The CMS is also proposing a policy that would allow hospitals that experience disasters such as hurricanes or floods to request a waiver to suspend reporting during the affected time periods.

Also of note are potential reductions for facilities that fail to participate in the IQR program and have not met the federal criteria for the meaningful use of electronic health records. Although there is a proposed 1.1% increase in operating payment rates for general acute-care hospitals that successfully participate, hospitals failing to submit required quality data will be subject to a 25% reduction of that rate bump, and the reduction will be 50% for those that aren’t meaningfully using EHRs.

According to the proposal, the CMS anticipates EHRs will continue to improve on capturing relevant clinical data and plans future expansion of the list of core clinical data elements. But Akin Demehin, senior associate director of policy for the American Hospital Association, expressed concern about the requirement.

“We’re still very much in a learning phase with respect to generating accurate data from electronic clinical quality measures,” he said. “The results that are being generated are just not accurate enough for either internal quality improvement purposes or for the public reporting purposes that’s really the heart of the IQR program.”

For fiscal 2017, the CMS is proposing a major refinement to a pneumonia measure in its readmission program. The change would expand the population cohort to include, for example, patients with a principal discharge diagnosis of either sepsis or respiratory failure who also have a secondary diagnosis of pneumonia present on admission.

“That’s very significant,” and the AHA is seeking more understanding on this measure, Demehin said. “It means that the national readmission rate for pneumonia is changed and the individual hospitals’ performance on the pneumonia measure also changes.”

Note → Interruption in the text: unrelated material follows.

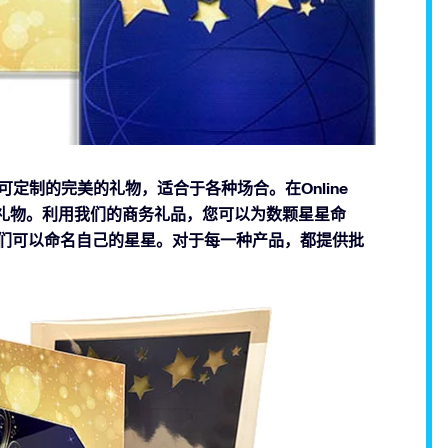
等人提供了可定制的完美的礼物，适合于各种场合。在Online
的独特礼物。利用我们的商务礼品，您可以为数颗星星命
他们可以命名自己的星星。对于每一种产品，都提供批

The CMS says the expansion would better represent the complete population of those receiving clinical management and treatment for the condition. It also would ensure the measure includes more complete and comparable populations across hospitals, according to the rule. The cohort of patients would increase by 65%, or an additional 634,519 patients and data would be included for 42 additional hospitals.

By 2018, the federal agency proposes to remove nine measures from the hospital inpatient quality reporting program, including some that are considered “topped out,” meaning hospitals generally perform so well on them that there’s little room for improvement. However, hospitals will be asked to continue to report on several of them within the electronic clinical quality program.

For example, the document lists measures of patients discharged on statin medication, stroke education and fibrinolytic therapy received within 30 minutes of hospital arrival.

Nancy Foster, the AHA’s vice president of quality and patient safety policy, questioned the value of one program retaining measures considered topped out by another program. “If a measure is no longer valued as part of the chart-abstracted measures because the performance is uniformly good, then it makes no sense to require it as part of an EHR incentive program,” she said.

Hospitals and other groups will have the opportunity to share their concerns. The CMS will accept comments until June 16 and plans to deliver a final rule by Aug. 1.